##### INPUT

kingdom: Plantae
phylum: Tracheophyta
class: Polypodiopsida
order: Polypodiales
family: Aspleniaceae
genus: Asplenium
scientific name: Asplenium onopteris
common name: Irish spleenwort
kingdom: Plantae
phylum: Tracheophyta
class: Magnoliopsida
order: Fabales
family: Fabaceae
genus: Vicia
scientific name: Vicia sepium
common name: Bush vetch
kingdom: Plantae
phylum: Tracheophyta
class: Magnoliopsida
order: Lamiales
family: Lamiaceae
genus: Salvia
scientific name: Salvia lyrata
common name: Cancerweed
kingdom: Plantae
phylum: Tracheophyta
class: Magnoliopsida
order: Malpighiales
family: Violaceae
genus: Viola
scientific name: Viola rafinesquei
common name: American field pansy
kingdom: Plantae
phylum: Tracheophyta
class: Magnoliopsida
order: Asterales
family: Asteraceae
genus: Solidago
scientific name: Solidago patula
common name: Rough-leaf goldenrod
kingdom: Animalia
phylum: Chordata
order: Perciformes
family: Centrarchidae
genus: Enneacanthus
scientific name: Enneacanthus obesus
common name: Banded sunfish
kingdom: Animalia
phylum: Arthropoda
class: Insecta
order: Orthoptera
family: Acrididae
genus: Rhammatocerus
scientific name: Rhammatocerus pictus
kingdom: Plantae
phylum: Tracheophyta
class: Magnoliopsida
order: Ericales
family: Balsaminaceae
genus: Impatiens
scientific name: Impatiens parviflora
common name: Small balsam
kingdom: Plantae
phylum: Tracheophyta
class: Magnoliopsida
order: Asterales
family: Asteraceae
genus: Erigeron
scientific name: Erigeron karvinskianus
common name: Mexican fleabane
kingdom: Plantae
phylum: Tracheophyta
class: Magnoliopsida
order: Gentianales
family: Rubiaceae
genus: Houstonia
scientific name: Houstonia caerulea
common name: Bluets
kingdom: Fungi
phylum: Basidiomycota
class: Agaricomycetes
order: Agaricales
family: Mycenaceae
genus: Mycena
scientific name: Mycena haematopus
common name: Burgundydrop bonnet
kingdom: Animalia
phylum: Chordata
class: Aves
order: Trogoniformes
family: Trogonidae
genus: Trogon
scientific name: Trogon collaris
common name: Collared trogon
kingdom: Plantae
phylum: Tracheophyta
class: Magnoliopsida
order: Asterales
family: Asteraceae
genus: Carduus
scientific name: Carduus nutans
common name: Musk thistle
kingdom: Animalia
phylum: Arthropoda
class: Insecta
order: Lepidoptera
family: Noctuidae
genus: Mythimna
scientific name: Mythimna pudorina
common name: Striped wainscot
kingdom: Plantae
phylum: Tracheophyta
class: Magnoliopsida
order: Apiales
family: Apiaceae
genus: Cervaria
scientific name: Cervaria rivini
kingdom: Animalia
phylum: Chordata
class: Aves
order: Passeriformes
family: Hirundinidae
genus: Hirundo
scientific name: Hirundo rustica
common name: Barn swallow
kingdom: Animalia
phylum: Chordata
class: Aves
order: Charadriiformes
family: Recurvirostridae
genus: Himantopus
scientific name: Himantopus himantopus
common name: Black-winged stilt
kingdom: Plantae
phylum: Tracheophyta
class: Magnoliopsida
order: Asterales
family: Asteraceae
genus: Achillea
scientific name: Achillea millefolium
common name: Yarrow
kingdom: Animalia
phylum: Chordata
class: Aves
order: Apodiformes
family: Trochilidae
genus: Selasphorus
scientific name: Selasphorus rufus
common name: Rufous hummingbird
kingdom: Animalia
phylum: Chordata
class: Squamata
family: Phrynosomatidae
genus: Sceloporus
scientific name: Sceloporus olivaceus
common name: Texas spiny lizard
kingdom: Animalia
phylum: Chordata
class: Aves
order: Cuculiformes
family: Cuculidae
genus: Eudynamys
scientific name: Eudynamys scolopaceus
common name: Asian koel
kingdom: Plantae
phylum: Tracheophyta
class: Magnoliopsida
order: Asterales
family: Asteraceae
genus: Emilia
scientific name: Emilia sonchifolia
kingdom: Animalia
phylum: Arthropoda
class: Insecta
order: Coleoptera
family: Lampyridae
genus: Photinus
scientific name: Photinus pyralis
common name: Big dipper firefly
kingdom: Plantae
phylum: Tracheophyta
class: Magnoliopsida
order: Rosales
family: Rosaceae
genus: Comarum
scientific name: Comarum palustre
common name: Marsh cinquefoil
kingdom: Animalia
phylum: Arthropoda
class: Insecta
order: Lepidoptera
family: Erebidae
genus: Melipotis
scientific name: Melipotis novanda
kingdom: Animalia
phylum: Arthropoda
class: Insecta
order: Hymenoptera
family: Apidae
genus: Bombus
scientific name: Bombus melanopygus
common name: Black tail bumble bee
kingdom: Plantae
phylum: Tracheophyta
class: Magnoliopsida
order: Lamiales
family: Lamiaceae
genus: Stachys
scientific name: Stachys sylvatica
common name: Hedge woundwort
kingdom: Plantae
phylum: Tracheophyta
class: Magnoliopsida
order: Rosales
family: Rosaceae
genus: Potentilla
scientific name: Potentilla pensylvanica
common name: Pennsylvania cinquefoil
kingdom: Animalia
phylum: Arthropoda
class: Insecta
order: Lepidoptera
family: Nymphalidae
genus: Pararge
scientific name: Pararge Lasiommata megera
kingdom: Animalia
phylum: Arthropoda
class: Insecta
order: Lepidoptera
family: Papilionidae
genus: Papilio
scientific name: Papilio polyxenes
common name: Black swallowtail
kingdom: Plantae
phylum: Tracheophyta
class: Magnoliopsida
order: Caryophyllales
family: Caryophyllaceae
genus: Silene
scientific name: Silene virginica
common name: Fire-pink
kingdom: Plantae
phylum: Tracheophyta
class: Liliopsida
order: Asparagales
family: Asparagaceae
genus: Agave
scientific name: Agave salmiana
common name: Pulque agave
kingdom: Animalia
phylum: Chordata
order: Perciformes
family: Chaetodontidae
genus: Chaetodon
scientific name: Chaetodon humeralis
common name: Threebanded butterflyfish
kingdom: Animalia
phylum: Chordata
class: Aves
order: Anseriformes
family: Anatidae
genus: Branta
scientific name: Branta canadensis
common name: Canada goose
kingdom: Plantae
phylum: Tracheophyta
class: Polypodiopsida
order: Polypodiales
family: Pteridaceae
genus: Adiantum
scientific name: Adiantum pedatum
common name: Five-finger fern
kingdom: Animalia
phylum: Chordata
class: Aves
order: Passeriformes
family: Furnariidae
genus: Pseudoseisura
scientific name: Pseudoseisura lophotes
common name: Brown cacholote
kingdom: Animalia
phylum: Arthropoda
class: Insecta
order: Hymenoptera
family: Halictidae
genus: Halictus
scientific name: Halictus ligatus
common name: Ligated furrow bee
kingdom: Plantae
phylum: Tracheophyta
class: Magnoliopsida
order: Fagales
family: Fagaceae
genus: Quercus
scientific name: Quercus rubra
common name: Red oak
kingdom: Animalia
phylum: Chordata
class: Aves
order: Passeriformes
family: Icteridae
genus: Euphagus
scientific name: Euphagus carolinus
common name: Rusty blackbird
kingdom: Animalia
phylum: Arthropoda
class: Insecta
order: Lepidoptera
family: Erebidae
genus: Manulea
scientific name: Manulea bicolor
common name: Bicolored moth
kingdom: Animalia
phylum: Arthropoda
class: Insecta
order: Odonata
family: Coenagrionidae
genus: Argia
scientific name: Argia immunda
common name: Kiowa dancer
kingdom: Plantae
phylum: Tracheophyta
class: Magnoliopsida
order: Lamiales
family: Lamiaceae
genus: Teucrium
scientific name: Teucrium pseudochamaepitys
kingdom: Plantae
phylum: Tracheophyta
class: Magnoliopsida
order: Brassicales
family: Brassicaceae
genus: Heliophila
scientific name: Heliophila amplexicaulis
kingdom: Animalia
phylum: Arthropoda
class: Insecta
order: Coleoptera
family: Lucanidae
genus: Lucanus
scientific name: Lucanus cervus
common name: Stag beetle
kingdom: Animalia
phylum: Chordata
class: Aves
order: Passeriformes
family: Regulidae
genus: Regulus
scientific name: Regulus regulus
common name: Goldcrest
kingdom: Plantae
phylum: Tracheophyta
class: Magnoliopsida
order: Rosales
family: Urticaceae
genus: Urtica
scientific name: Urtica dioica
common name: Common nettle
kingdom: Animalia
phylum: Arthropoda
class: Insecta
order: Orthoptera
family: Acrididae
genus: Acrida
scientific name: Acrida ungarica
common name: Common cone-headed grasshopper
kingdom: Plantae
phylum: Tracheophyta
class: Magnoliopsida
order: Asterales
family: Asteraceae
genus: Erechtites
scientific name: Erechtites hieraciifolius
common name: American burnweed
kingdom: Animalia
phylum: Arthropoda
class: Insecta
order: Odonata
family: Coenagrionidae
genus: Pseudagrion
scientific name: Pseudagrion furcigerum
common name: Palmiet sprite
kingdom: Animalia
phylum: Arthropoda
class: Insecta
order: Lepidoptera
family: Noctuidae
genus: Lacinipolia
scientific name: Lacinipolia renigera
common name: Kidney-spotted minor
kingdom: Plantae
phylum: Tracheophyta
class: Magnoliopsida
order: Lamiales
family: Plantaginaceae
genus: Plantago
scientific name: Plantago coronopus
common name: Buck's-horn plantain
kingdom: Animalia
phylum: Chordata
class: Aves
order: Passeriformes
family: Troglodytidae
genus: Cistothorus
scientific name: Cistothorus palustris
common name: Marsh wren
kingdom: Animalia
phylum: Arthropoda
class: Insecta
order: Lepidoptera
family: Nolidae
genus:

##########

WHAT IS ASKED
Swap "common name" for "vernacular name" in the rows between the line holding "scientific name: Urtica dioica" and the line holding "common name: Kidney-spotted minor", inclusive. Give back only those lines, otherwise unchanged.

TASK SOLUTION
scientific name: Urtica dioica
vernacular name: Common nettle
kingdom: Animalia
phylum: Arthropoda
class: Insecta
order: Orthoptera
family: Acrididae
genus: Acrida
scientific name: Acrida ungarica
vernacular name: Common cone-headed grasshopper
kingdom: Plantae
phylum: Tracheophyta
class: Magnoliopsida
order: Asterales
family: Asteraceae
genus: Erechtites
scientific name: Erechtites hieraciifolius
vernacular name: American burnweed
kingdom: Animalia
phylum: Arthropoda
class: Insecta
order: Odonata
family: Coenagrionidae
genus: Pseudagrion
scientific name: Pseudagrion furcigerum
vernacular name: Palmiet sprite
kingdom: Animalia
phylum: Arthropoda
class: Insecta
order: Lepidoptera
family: Noctuidae
genus: Lacinipolia
scientific name: Lacinipolia renigera
vernacular name: Kidney-spotted minor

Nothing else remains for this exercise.